Задание A
Воспроизведите без изменений строки листинга от строки с «order: Boraginales» до конца листинга включительно.

Исходный текст
Время новостей
     N°58, 06 апреля 2004 Время новостей ИД "Время"   
Время новостей
  //  06.04.2004
Порченые люди
Москва увидела четвертый чеховский спектакль Петера Штайна
В честь своего 120-летия Рижский театр русской драмы пригласил на постановку Петера Штайна, давнего любимца русских зрителей. Впервые приехав к нам в 1990 году с «Тремя сестрами», он привозил потом «Вишневый сад» (обе постановки -- «Шаубюне ам Ленинер плац») и «Дядю Ваню», сделанного в Италии. В Риге Петер Штайн поставил «Чайку», через полгода после премьеры рижане показали спектакль в Москве, на сцене Театре им. Вахтангова. Штайна, кажется, с ними не было -- на аплодисменты он не выходил.

Сегодня режиссеры все реже видят в спектакле живой организм. Мало кто скажет «мое детище» -- скорее они относятся к спектаклю как к изделию, послепремьерная судьба которого, в общем, мало волнует изготовителя. В первую очередь это относится к режиссерам-гастролерам, одним из которых стал Петер Штайн. Превращение «детища» в «изделие» -- это далеко не только смена сентиментального тона на более деловой и жесткий. Это знак очень серьезных изменений во всей театральной практике.

Задание B
В каком году, согласно статье о рижской «Чайке», Петер Штайн впервые приехал к русским зрителям?

Данные задания
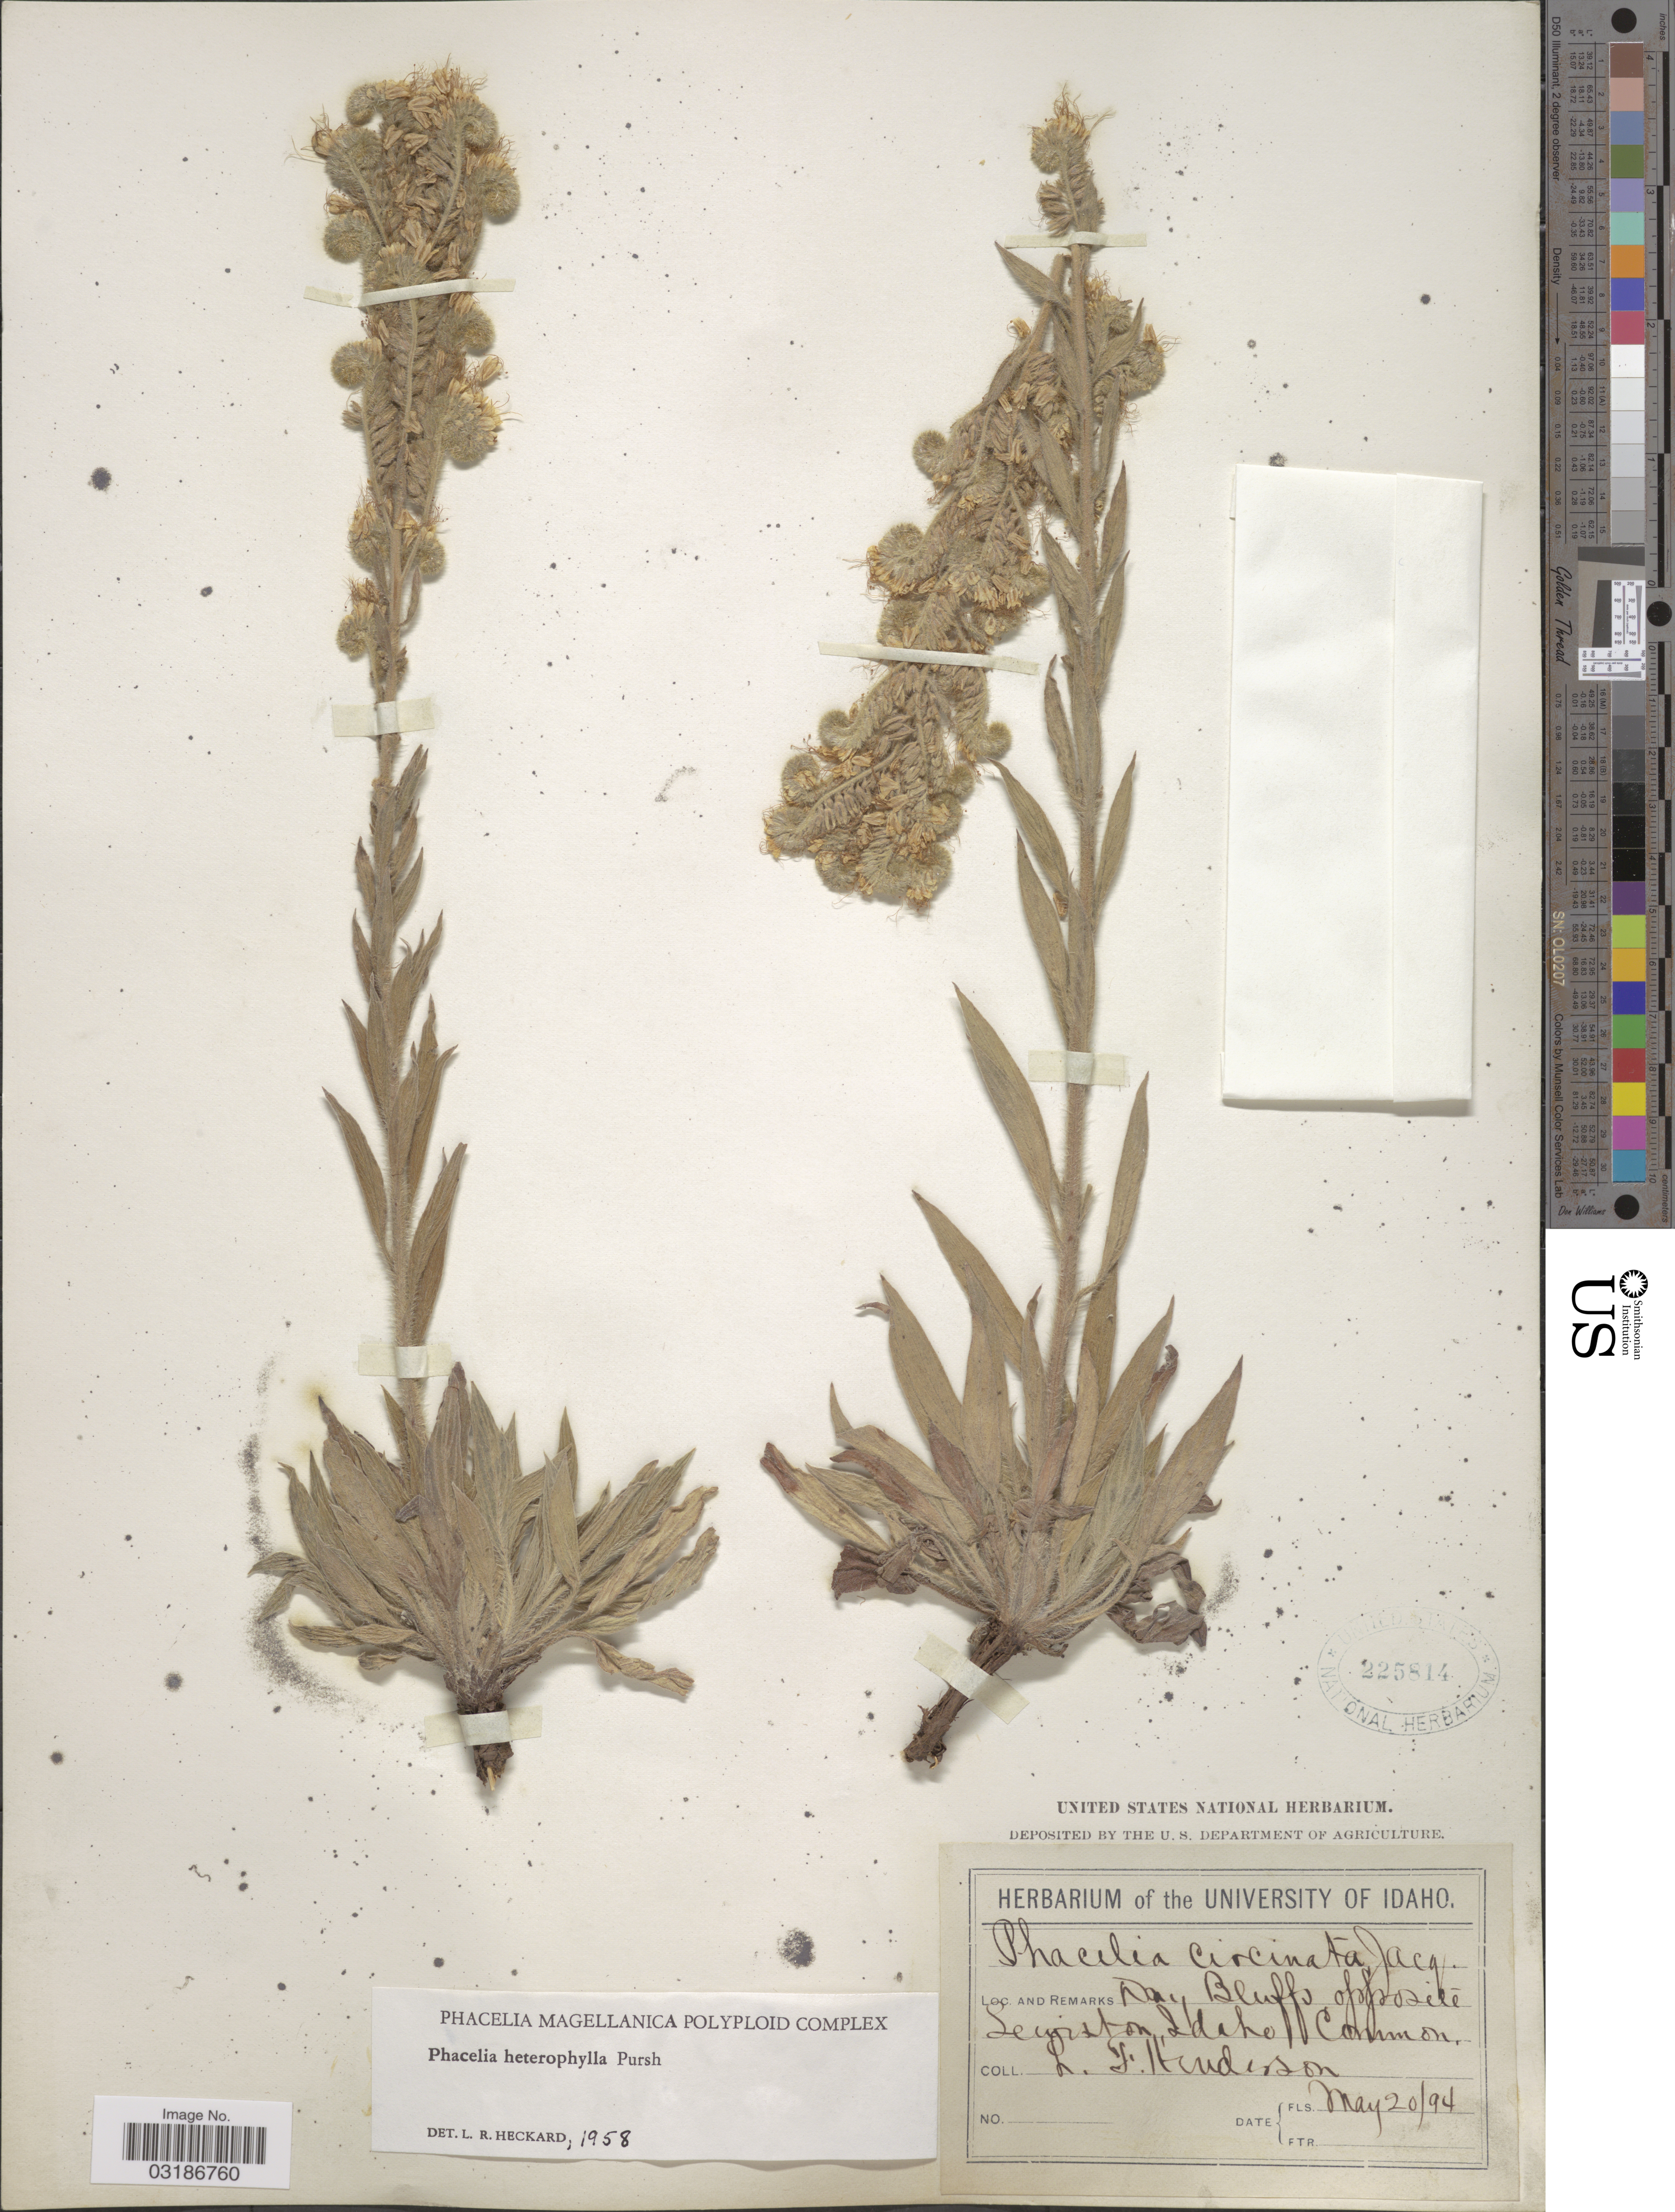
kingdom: Plantae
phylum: Tracheophyta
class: Magnoliopsida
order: Boraginales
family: Hydrophyllaceae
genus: Phacelia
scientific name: Phacelia heterophylla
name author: Pursh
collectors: L. Henderson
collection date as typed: Transcribed d/m/y: 20/5/94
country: United States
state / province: Idaho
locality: Day Bluffs opposite Lewiston.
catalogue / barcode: US 225814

Ожидаемый ответ A
order: Boraginales
family: Hydrophyllaceae
genus: Phacelia
scientific name: Phacelia heterophylla
name author: Pursh
collectors: L. Henderson
collection date as typed: Transcribed d/m/y: 20/5/94
country: United States
state / province: Idaho
locality: Day Bluffs opposite Lewiston.
catalogue / barcode: US 225814

Ожидаемый ответ B
В 1990 году.